What to do: At the line containing "left back paw: (594, 723)", begin setting down the entries exactly, and stop only after the last line.

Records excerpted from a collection
# # #
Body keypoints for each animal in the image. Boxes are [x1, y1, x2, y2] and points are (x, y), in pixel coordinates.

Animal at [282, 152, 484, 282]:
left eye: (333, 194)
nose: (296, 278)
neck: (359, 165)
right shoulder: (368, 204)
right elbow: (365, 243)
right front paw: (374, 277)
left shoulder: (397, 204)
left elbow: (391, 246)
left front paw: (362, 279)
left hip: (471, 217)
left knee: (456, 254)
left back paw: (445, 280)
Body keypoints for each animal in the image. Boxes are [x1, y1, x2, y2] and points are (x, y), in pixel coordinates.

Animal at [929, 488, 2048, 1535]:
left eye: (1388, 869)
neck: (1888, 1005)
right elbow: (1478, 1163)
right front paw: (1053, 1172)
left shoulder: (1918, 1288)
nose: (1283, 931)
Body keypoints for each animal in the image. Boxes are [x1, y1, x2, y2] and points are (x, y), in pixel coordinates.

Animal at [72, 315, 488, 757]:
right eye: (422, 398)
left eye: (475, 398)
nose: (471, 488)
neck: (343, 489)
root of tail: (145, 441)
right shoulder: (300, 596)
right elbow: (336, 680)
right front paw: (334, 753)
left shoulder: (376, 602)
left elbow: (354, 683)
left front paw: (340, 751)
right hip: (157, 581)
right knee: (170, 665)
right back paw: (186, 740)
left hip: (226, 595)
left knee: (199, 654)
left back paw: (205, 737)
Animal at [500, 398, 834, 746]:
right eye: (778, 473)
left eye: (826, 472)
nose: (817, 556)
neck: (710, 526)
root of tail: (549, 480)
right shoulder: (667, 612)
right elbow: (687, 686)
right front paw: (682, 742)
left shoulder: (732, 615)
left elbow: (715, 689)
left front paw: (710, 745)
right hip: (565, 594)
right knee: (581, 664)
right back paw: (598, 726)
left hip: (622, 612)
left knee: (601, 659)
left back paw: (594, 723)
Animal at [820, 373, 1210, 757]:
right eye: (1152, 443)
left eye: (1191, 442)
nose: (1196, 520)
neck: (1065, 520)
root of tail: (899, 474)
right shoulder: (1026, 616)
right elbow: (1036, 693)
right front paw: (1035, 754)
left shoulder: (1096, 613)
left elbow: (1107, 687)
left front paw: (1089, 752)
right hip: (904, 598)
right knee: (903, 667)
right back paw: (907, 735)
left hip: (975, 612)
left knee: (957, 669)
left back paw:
# # #
Task response:
left back paw: (594, 723)
Animal at [820, 373, 1210, 757]:
right eye: (1152, 443)
left eye: (1191, 442)
nose: (1196, 520)
neck: (1065, 520)
root of tail: (899, 474)
right shoulder: (1026, 616)
right elbow: (1036, 693)
right front paw: (1035, 754)
left shoulder: (1096, 613)
left elbow: (1107, 687)
left front paw: (1089, 752)
right hip: (904, 598)
right knee: (903, 667)
right back paw: (907, 735)
left hip: (975, 612)
left knee: (957, 669)
left back paw:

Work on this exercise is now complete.